Clyde’s assembled the obligatory badass crew full of clichéd characters, each with their particular set of fighting skills. There’s Bogard (wrestler Hercules Cortez), a gorilla of a strongman; there’s The Kid, an acrobat who leaps into combat via a trampoline always placed strategically out-of-frame; there’s Deker, a gadget man who wields the mid-19th century equivalent of a grenade launcher; Hoagy, the marksman; and Blade, the token half-Indian, half-Mexican who doesn’t use a gun, but is deadly at throwing knives. These characters are given ample opportunity to show off their skills through the movie’s non-stop heists, raids, escapes, and bar brawls. It was impossible to keep count, but this small crew had to have been responsible for killing at least one hundred soldiers who had the bad luck of guarding gold and armaments on the wrong day.

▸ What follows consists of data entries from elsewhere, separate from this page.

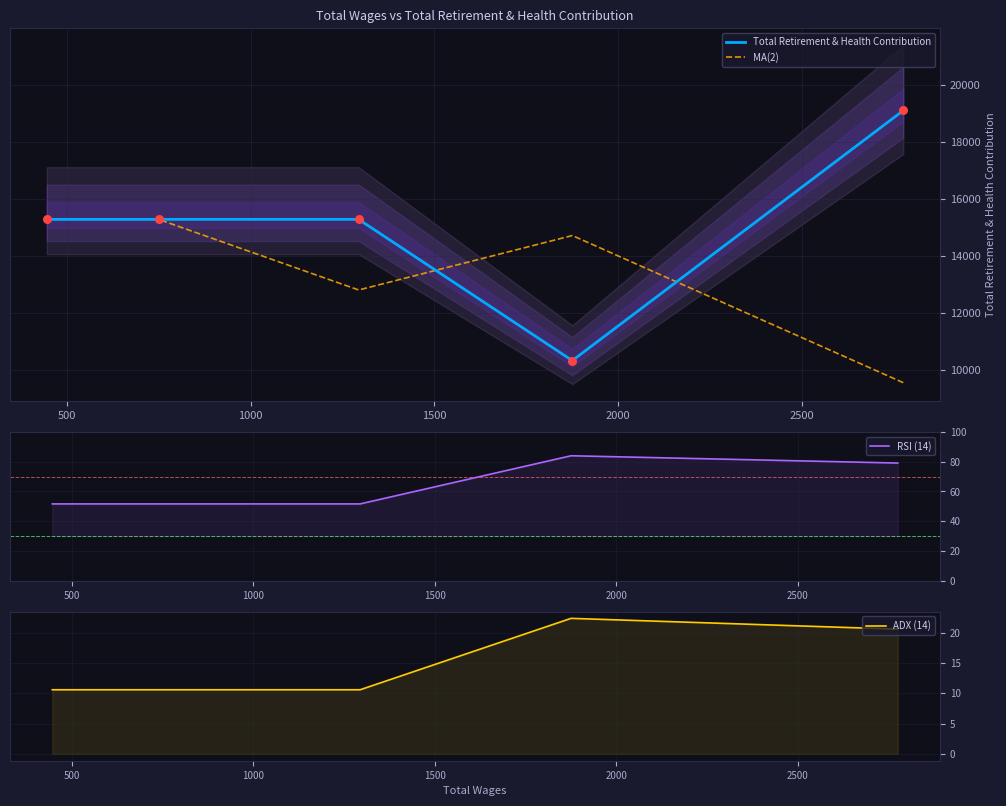

What are all the series names shown in the legend?

Total Retirement & Health Contribution, MA(2), RSI (14), ADX (14)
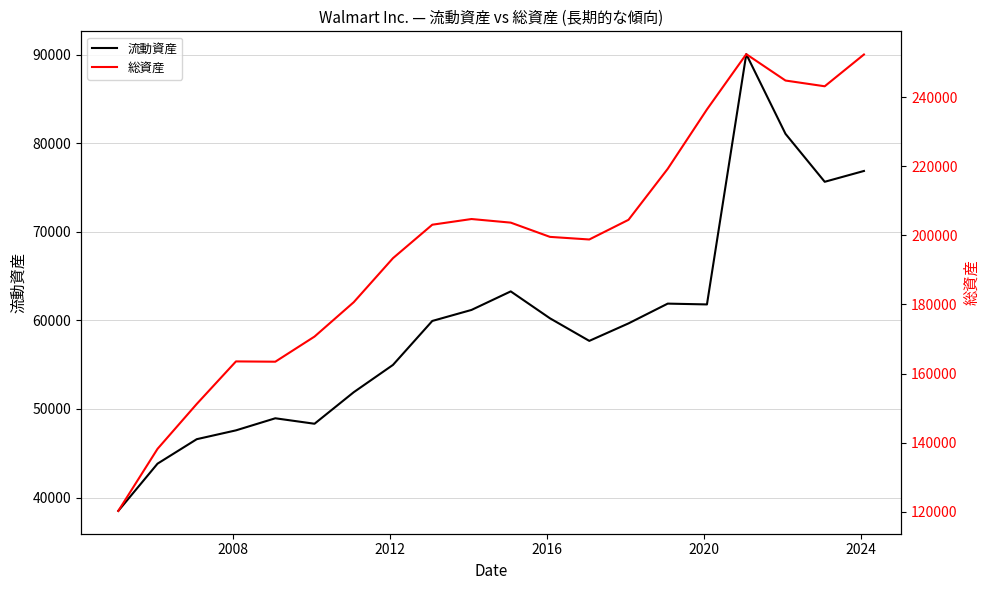

What are all the series names shown in the legend?

流動資産, 総資産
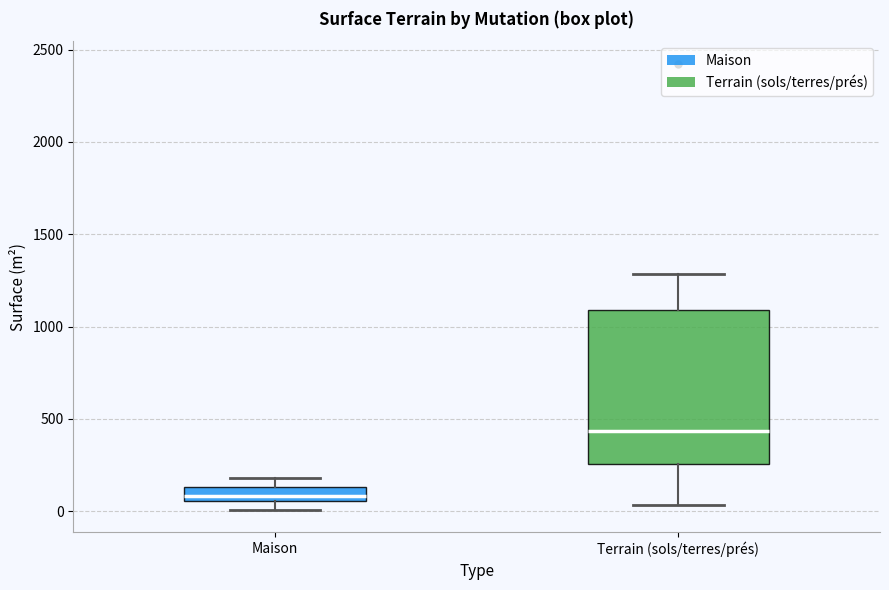

Reading left to right, transcribe this box plot: for each box, give where its median line is, the range the box spans, and where its two whiskers end, as read against the y-axis. The values are not printed on the chart, so give them approximately, as read against the axis.

Maison: median 100, box 50 to 150, whiskers 0 to 200
Terrain (sols/terres/prés): median 450, box 250 to 1100, whiskers 50 to 1300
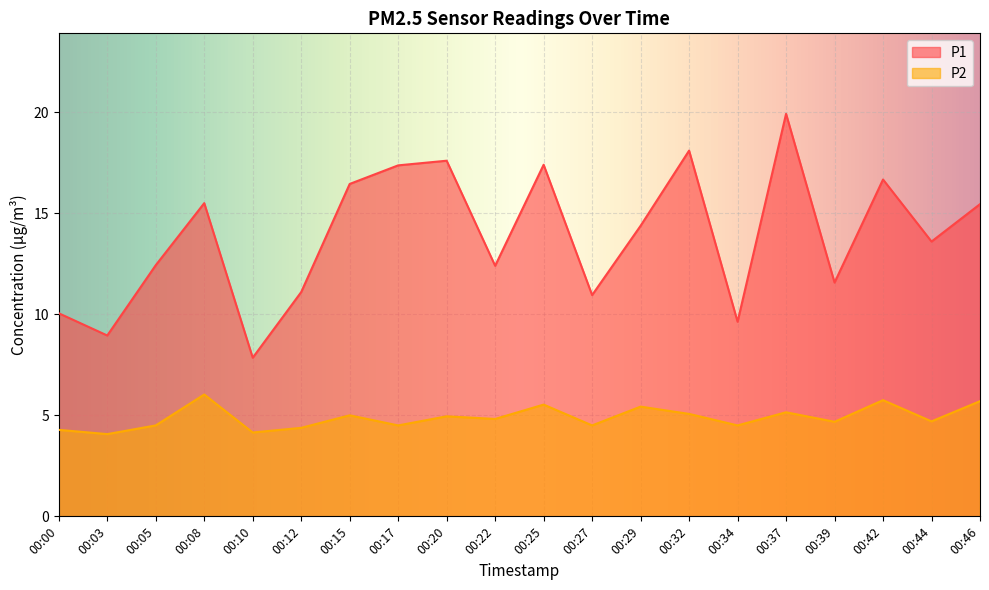

What is the value of the P2 point at the 14th from the left?

5.1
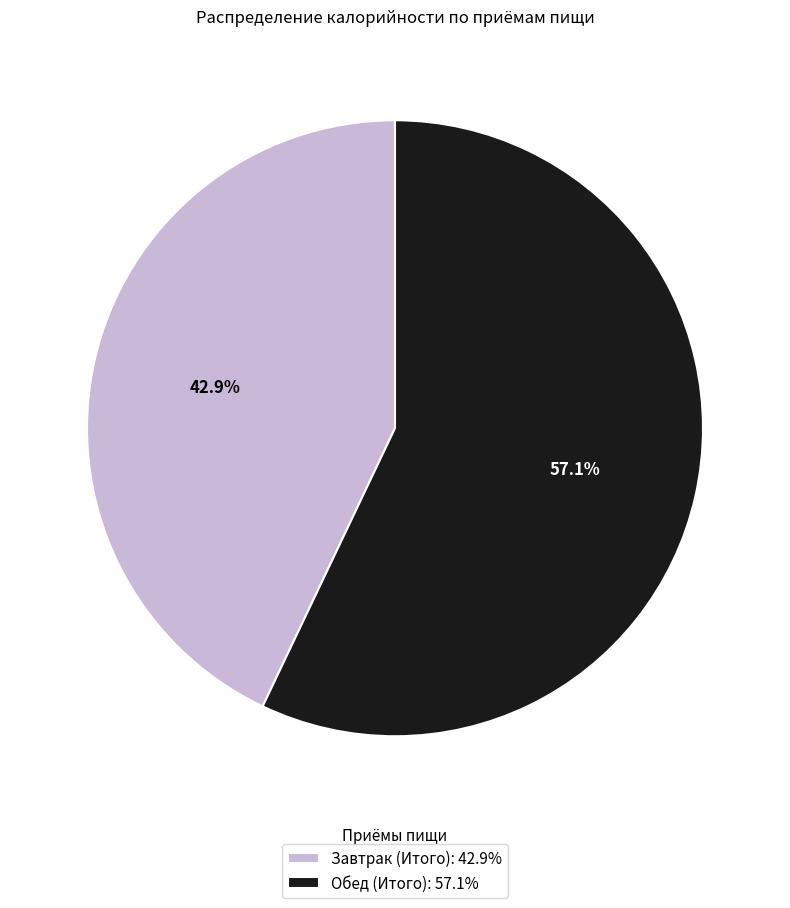

Count the number of slices in the pie.

2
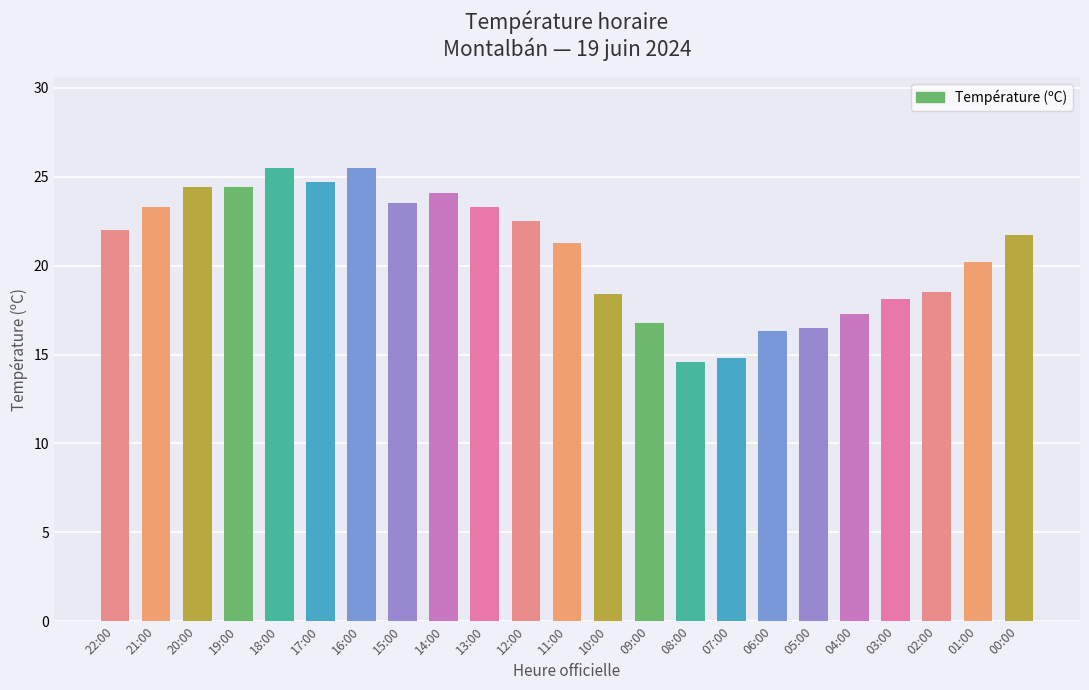

What is the difference between the second highest and second lowest values?

10.7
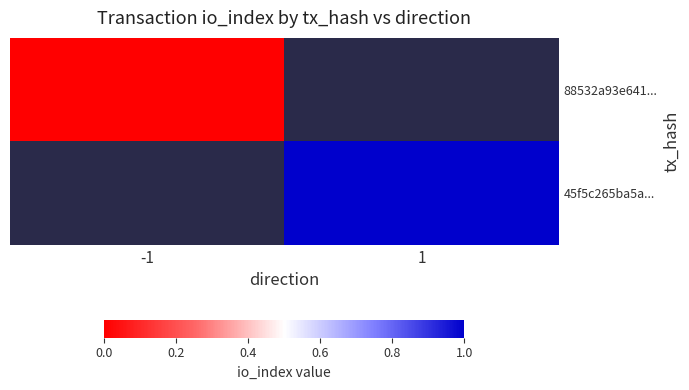

How many distinct data groups are displayed?

2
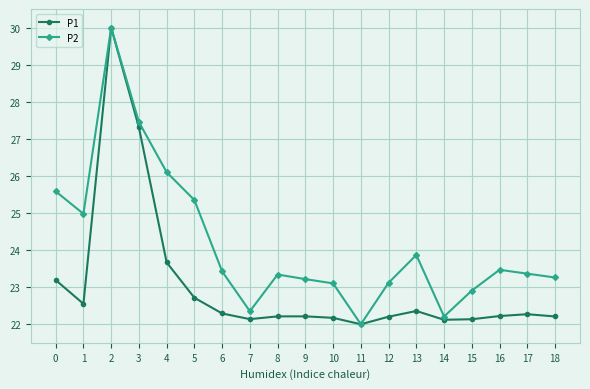

At which category does P2 reach its first local valley?

1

Along the way they’re accompanied by Captain Lynch, one of the two Confederates who hired them, and who never seems on the level. When they’re not shooting, punching, or dynamiting their way into hostile camps, one character or another is being betrayed. This is a movie so packed with double-crosses that even the habitual double-crossers get double-crossed. Between the surprising backstabs and the never-ending shots of stunt men jumping off roofs and away from explosions, Kill Them All and Come Back Alone is never, ever boring. (If Iko Uwais jumped in a time machine and starred in a Spaghetti Western, it probably would have been a lot like this one.) For fans of cowboy imports, it’s almost impossible not to have fun watching this movie.
Kino Lorber’s Blu-ray features a new, 4K restoration of the film, which does justice to the movie’s panoramic, desert vistas and jarring zooms into the actors’ eyes. Also featured is a commentary by filmmaker and fan Alex Cox, director of Repo Man and Straight to Hell.